- Ripple Labs has received a $125 million fine in its securities case against the SEC
- Judge Analisa Torres has ruled that Ripple’s 1,278 institutional sales have violated securities regulations
- The fine has been significantly lower than the SEC’s $1.9 billion demand, which may be appealed
Ripple Labs has been handed a $125 million fine in its long-running securities case against the US Securities and Exchange Commission, representing a win for the company. District Judge Analisa Torres, of the Southern District of New York, levied the penalty following a finding that Ripple’s 1,278 institutional sale transactions violated securities regulations. The fine is substantially lower than the SEC’s demand of $1.9 billion, which the SEC may appeal.

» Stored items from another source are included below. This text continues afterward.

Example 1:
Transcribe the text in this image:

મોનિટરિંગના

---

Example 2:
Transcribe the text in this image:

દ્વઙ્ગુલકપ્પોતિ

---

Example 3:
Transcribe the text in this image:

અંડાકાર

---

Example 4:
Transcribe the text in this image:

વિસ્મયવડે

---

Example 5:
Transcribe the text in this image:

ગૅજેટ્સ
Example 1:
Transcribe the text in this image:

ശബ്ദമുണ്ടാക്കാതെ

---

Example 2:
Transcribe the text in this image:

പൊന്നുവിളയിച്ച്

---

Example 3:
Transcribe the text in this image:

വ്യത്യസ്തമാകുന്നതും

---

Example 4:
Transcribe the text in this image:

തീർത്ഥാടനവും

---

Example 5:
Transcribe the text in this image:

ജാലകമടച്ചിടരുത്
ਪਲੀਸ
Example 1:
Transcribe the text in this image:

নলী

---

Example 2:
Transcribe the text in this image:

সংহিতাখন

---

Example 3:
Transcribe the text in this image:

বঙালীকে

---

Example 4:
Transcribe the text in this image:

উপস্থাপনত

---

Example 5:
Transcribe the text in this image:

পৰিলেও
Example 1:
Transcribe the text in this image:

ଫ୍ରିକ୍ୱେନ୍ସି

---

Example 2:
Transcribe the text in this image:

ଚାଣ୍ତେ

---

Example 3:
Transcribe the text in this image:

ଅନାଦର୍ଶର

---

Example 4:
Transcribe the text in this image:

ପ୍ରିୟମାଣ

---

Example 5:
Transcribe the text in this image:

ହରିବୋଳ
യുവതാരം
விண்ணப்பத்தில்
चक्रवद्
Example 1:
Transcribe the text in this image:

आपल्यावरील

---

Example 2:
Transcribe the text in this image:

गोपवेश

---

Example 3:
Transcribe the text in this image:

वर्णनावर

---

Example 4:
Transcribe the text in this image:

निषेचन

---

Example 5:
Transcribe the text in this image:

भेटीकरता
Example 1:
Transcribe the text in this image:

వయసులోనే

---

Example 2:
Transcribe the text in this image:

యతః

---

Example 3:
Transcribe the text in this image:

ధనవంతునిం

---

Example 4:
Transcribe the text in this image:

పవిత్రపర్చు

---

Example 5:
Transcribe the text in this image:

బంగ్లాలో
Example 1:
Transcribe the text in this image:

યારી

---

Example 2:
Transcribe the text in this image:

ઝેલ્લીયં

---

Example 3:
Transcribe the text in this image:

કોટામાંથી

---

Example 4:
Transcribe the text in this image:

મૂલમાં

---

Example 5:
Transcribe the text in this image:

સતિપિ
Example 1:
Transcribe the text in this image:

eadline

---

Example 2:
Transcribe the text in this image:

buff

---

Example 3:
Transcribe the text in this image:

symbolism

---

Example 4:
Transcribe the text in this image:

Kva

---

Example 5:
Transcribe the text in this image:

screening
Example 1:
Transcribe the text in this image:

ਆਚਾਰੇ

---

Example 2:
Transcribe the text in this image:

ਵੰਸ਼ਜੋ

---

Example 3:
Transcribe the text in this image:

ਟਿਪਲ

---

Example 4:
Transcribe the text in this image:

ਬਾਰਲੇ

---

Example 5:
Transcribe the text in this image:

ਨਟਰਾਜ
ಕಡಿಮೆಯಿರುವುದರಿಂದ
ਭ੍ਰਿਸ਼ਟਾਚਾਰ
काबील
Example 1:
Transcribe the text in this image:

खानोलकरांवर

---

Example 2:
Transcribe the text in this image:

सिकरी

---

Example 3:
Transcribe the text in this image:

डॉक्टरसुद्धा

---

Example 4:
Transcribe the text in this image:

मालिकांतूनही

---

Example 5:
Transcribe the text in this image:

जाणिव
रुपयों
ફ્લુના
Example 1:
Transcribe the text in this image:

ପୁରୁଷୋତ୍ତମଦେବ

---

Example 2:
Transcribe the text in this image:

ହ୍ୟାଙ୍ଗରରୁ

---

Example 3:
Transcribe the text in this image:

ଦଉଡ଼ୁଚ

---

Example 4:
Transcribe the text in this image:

Judge Torres Rejects SEC $2 Billion Demand
The SEC sued Ripple in December 2020, arguing that sales of its XRP tokens constituted an unregistered sale of securities. Ripple fought the case and won a famous victory last July when Judge Torres ruled that “XRP, as a digital token, is not in and of itself a “contract, transaction[,] or scheme” that embodies the Howey requirements of an investment contract.”

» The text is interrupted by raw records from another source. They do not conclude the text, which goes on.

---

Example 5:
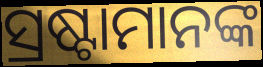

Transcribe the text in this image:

ସ୍ରଷ୍ଟାମାନଙ୍କ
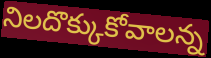
నిలదొక్కుకోవాలన్న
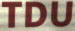
TDU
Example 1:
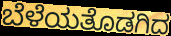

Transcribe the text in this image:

ಬೆಳೆಯತೊಡಗಿದ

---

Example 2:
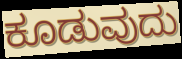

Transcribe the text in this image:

ಕೂಡುವುದು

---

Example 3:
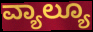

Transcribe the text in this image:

ವ್ಯಾಲ್ಯೂ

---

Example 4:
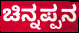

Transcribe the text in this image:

ಚಿನ್ನಪ್ಪನ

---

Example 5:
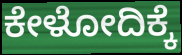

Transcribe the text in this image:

ಕೇಳೋದಿಕ್ಕೆ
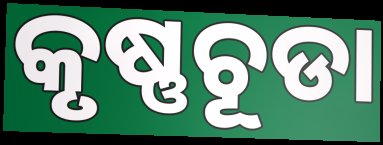
କୃଷ୍ଣଚୂଡା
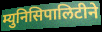
म्युनिसिपालिटीने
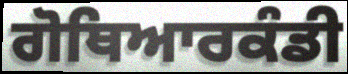
ਗੋਥਿਆਰਕੰਡੀ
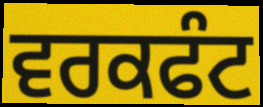
ਵਰਕਫੰਟ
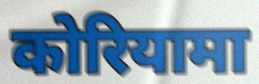
कोरियामा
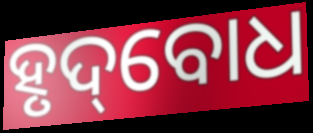
ହୃଦ୍‌ବୋଧ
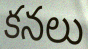
కనలు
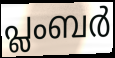
പ്ലംബർ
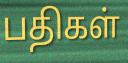
பதிகள்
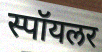
स्पॉयलर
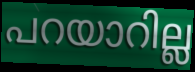
പറയാറില്ല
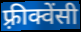
फ़्रीक्वेंसी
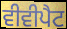
ਵੀਵੀਪੈਟ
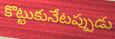
కొట్టుకునేటప్పుడు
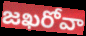
జఖరోవా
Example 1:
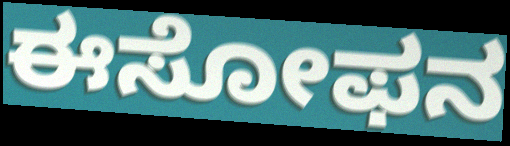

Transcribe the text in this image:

ಈಸೋಫನ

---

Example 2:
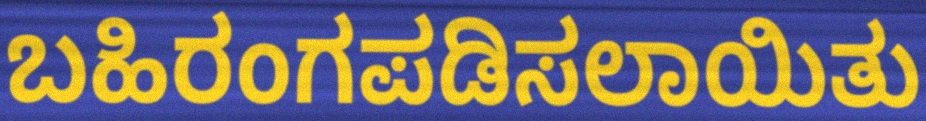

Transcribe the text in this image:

ಬಹಿರಂಗಪಡಿಸಲಾಯಿತು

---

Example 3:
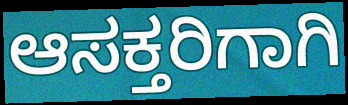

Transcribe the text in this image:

ಆಸಕ್ತರಿಗಾಗಿ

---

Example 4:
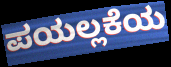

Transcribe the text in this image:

ಪಯಲ್ಲಕೆಯ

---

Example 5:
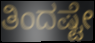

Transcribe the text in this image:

ತಿಂದಷ್ಟೇ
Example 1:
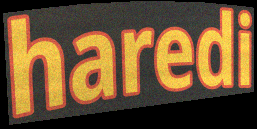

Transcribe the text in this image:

haredi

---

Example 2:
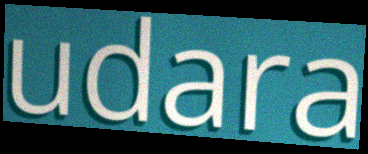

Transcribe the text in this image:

udara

Judge Torres also ruled that institutional sales of XRP tokens were found to constitute a securities contract, leading to the SEC demanding a $2 billion settlement in March. Ripple CEO Brad Garlinghouse told Bloomberg last month that he expected a resolution “very soon,” a prediction that has come true, and in a positive manner for the company.

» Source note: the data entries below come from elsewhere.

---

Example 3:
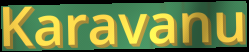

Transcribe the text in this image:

Karavanu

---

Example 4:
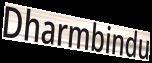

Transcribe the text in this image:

Dharmbindu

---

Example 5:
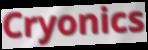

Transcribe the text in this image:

Cryonics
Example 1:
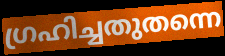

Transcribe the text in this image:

ഗ്രഹിച്ചതുതന്നെ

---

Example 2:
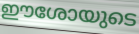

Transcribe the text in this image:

ഈശോയുടെ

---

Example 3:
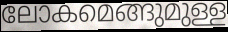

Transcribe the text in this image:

ലോകമെങ്ങുമുള്ള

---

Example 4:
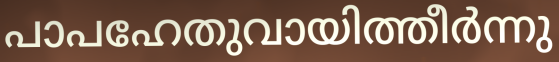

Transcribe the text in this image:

പാപഹേതുവായിത്തീർന്നു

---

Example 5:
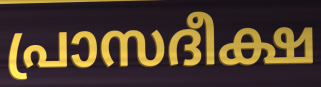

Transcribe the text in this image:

പ്രാസദീക്ഷ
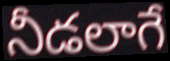
నీడలాగే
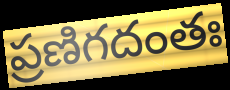
ప్రణిగదంతః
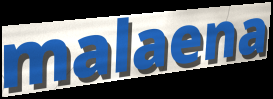
malaena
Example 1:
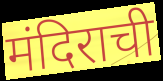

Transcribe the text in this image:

मंदिराची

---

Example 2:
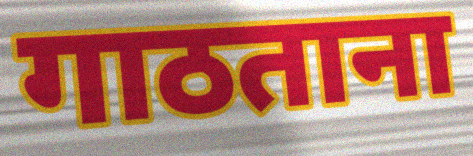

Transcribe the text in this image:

गाठताना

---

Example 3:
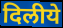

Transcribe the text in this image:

दिलीये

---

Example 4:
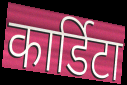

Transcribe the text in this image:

कार्डिटा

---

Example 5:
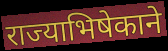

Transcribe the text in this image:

राज्याभिषेकाने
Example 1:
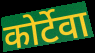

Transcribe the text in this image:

कोर्टेवा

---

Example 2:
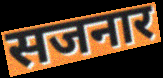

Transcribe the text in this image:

सजनार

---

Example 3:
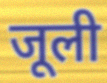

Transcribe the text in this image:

जूली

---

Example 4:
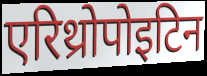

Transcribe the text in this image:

एरिथ्रोपोइटिन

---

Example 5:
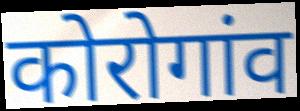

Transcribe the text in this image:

कोरोगांव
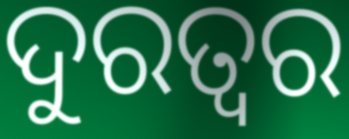
ଦୁରତ୍ଵର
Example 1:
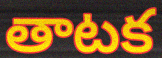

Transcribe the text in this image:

తాటక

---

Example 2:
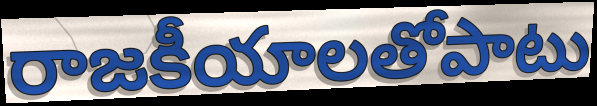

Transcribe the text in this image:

రాజకీయాలతోపాటు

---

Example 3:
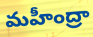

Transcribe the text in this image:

మహీంద్రా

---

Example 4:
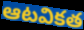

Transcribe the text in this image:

ఆటవికత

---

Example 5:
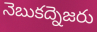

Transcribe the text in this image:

నెబుకద్నెజరు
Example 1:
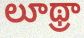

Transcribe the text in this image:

లూథ్రా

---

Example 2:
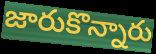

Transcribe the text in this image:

జారుకొన్నారు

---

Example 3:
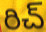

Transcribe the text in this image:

రిచ్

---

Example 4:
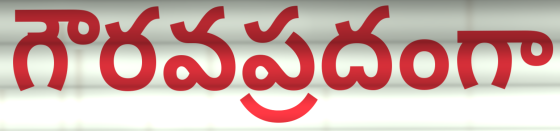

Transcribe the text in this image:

గౌరవప్రదంగా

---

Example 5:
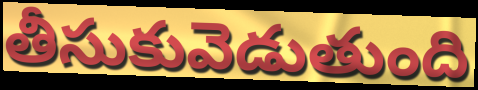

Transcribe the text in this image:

తీసుకువెడుతుంది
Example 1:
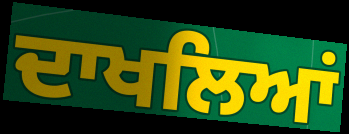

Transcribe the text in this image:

ਦਾਖਲਿਆਂ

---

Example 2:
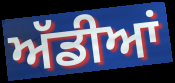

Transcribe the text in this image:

ਅੱਡੀਆਂ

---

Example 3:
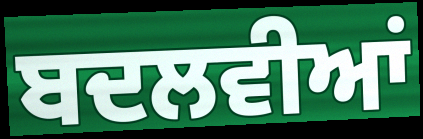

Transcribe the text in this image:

ਬਦਲਵੀਆਂ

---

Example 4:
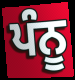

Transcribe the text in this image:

ਪੰਨੂ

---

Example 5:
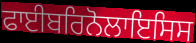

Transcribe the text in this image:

ਫਾਈਬਰਿਨੋਲਾਇਸਿਸ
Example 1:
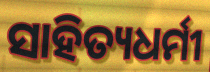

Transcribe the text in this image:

ସାହିତ୍ୟଧର୍ମୀ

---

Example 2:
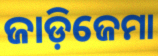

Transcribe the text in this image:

ଜାଡ଼ିଜେମା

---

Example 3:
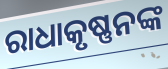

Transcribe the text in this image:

ରାଧାକୃଷ୍ଣନଙ୍କ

Reasonable Chance of “Future Violations”
While she refrained from declaring that Ripple has committed any infractions following the SEC’s lawsuit, Judge Torres’ comments suggest a potential risk associated with Ripple’s “on demand liquidity” services, finding that “Ripple’s willingness to push the boundaries of the Order evinces a likelihood that it will eventually (if it has not already) cross the line.” She also noted, “On balance, the Court finds that there is a reasonable probability of future violations, meriting the issuance of an injunction.”
The injunction mandates that Ripple must file a registration statement if it plans to sell any securities in the future.
While Ripple can tick this element of the case off the list, it still has potentially bigger fish to fry: the SEC’s appeal of Judge Torres’ ruling is making its way through the system, which, if overturned, would result in a far bigger penalty.